Where wast thou when I laid the foundations of the earth? declare, if thou hast understanding.
Who hath laid the measures thereof, if thou knowest? or who hath stretched the line upon it?

Whereupon are the foundations thereof fastened? or who laid the corner stone thereof;

When the morning stars sang together, and all the sons of God shouted for joy?


And He goes on, at length of the wonder and power and majesty and ineffable nature of Himself.

Which is the only answer Job gets. A more poetic form of, "I am that I am."

We are taught the God of the New Testament, of the Covenant of the Cross is better than this, that he is all loving, and forgiving.

Which brings me to my epiphany... the one which set me, as I ate my breakfast repeating a passage of the Lord's Prayer to myself; said to be the very words of Jesus, and wondering at "and lead us not into temptation."

Think on that sentence for a moment. Just by itself, forget the rest of the prayer which surrounds it. Ponder what it says about God.

Because it's not, "Keep us from", nor is it, "Strengthen us against." No it asks God to refrain from actively leading us into it.

Lead us not into temptation.

So many questions arise from that phrase.

Lead us not into temptation.

Date: 2008-07-07 01:39 pm (UTC)
From: [identity profile] inflectionpoint.livejournal.com
Yes. Doing the right thing, doing the good thing, living one's life in alignment with or dare I say it, in submission to the will of God... isn't about happy or easy life. I fear I'm going to lose a lot of people by saying that, but that's what it has been coming to in my experience. There's submission to something that's bigger than you and can dope slap you. That's not what I'm talking about. Because if all you've got on me is I'm bigger and stronger, forget it. I'd rather curse God and die in that situation. Not enough.

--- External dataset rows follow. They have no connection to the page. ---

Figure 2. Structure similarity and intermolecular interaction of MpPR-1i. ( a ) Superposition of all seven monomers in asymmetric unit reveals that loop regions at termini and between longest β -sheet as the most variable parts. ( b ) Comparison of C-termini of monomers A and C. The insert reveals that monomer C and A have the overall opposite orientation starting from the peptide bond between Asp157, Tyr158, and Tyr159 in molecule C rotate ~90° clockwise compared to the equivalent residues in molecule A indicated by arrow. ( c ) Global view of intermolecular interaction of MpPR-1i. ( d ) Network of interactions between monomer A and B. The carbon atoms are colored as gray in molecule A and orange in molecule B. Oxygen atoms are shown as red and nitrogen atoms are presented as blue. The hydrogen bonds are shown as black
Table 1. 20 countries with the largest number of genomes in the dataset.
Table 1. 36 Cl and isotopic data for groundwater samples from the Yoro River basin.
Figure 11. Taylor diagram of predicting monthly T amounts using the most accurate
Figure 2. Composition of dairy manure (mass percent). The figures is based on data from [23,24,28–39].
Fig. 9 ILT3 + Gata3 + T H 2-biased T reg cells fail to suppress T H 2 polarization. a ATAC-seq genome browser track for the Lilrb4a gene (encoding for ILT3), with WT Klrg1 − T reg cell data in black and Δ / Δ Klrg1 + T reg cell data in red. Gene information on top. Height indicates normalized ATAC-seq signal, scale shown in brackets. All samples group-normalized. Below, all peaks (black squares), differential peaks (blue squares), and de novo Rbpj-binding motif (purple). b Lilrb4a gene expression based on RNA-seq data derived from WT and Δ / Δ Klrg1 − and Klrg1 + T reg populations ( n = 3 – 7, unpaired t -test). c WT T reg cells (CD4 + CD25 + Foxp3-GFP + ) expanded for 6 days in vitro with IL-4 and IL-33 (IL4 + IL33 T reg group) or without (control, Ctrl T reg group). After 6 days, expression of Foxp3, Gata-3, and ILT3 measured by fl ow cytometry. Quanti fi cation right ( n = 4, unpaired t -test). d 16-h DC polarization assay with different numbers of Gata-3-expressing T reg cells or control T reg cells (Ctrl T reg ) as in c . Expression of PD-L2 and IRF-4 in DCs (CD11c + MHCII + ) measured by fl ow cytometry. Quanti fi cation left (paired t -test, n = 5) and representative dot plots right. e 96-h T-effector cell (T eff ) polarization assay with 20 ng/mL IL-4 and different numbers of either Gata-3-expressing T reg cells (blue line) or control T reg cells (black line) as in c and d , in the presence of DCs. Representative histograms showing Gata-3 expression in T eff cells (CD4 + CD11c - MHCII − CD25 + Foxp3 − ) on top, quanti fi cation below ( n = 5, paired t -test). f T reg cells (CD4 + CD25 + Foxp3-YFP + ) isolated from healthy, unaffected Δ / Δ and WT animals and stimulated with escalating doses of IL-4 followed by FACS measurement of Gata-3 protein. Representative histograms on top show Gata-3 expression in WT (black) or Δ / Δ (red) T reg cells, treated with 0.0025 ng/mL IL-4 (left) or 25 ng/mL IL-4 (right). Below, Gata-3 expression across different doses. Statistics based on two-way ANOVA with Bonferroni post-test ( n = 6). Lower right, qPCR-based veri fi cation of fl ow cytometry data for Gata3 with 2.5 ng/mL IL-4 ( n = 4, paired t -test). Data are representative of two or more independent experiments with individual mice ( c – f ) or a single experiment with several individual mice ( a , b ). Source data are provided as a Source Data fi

But if what's going on is submission to the Bigger, to the Unknown, to what is there, and if it leaves a place for one's skill, talent, strength, discipline and passion, then it's well worth doing, IMO anyway. Submission is often misunderstood as caving in, rolling over, and just letting people do as they please. There's a strength and a grace to it, that can be incredible. It's much more active than one might imagine.

Strangely enough, I used to be submissive in other parts of my life. (Draws the curtain of TMI over these, perhaps in another discussion.) I found that once I learnt more about God, I wasn't interested in submission elsewhere except as an occasional amusement. And I'd been -very- interested in it for fourteen years.

My Lord is bigger than me. And my Lord asks for a lot. But He also asks me to be the best, strongest, and most whole person I can be. And He guides me through that work. And then He asks for all of it back and more. There are some wonderful side benefits I've found from working with my Lord, and it's improved my life by light years. And yet, those are Side Benefits, they aren't the main course. The main course... is being in alignment with/submission to the Will of God.

I struggle with this one a lot. Because that's where my path leads to. Living in submission to the will of God. And it isn't always happy or easy. Sometimes it is downright horrible. I can explain some pains and loss as growing pains, but some pains and loss are in the category of Shit Happens. To people we love. To people who can't withstand it. And I can't save them from it.

And yet, it is the most wonderful thing possible, when one commits to it. I imagine I am a strange example of a pagan, but I'm delighted for the chance to discuss this and to discuss Job with folks. The book has stayed with me for years.